Les critiques ouvertes de l’armée sur l’absence de stratégie d’après-guerre du gouvernement ne l’affaiblissent-elles pas un peu plus ?
Dans chaque guerre, l’armée jouit de la pleine confiance des Israéliens. Par ailleurs, les révélations sur les failles et les échecs du renseignement avant l’attentat du 7 octobre n’ont pas entaché cette confiance, ni provoqué le départ de Benjamin Netanyahou. La seule chose qui puisse le faire tomber, en réalité, c’est le départ des deux ministres d’extrême droite de sa coalition, le ministre de la Sécurité nationale, Itamar Ben-Gvir, et celui des Finances, Bezalel Smotrich. Ils menacent aussi régulièrement de partir s’il accepte les propositions américaines de cessez-le-feu ou en cas d’un réel assouplissement de l’entrée de l’aide humanitaire.
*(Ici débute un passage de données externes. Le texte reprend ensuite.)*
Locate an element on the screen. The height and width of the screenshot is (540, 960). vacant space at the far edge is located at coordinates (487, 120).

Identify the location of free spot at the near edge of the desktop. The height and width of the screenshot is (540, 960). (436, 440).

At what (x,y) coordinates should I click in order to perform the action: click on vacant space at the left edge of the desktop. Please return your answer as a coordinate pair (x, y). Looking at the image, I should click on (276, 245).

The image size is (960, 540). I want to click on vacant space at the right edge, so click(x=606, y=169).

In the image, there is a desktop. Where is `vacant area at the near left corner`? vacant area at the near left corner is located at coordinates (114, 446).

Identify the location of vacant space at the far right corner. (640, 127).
Avec le départ du cabinet de guerre de Le ministre centriste de la Défense Benny Gantz (le 9 Juin), Benjamin Netanyahu a moins de marge de manœuvre et doit les écouter.
Les tensions avec les États-Unis et l’administration Biden, ainsi que le mandat d’arrêt demandé par la Cour pénale internationale contre le Premier ministre, ont-ils une influence sur l’opinion israélienne ?
Il faut bien distinguer le positionnement de l’opinion au niveau national et au niveau international. Les Juifs israéliens préféreront toujours afficher un front commun contre les autres pays. Après la demande de la Cour pénale internationale, la population a largement soutenu son Premier ministre, bien que très impopulaire. Quant aux relations avec les États-Unis, chacun sait que Benjamin Netanyahu attend les élections de novembre et le possible retour de Donald Trump à la Maison Blanche. Avec cet argument : « Je suis un ami de Donald Trump, donc il vaut mieux que je reste au pouvoir pour que les relations avec les Etats-Unis soient optimales. »
Existe-t-il une possibilité, malgré tout, que la coalition de Benjamin Netanyahu tombe avant les élections américaines ?
Le Premier ministre fera tout pour que le départ des deux ministres d’extrême droite n’intervienne pas avant cette date. Et sauf cessez-le-feu, ces derniers n’y ont aucun intérêt, car ils savent que les sondages actuels prédisent l’arrivée au pouvoir d’une coalition du centre et de la gauche en cas d’élections. anticipé. Selon un sondage d’opinion de la chaîne N12 publié le 21 juin, Benjamin Netanyahu obtient 28 % des intentions de vote, contre 36 % pour l’ancien Premier ministre Naftali Bennett. (au pouvoir de juin 2021 à juin 2022). Mais Netanyahu est un homme politique intelligent, un phénix qui a tenu bon malgré cinq élections en moins de quatre ans en Israël et, surtout, malgré l’attentat du 7 octobre dont la responsabilité lui est largement imputée par la société israélienne.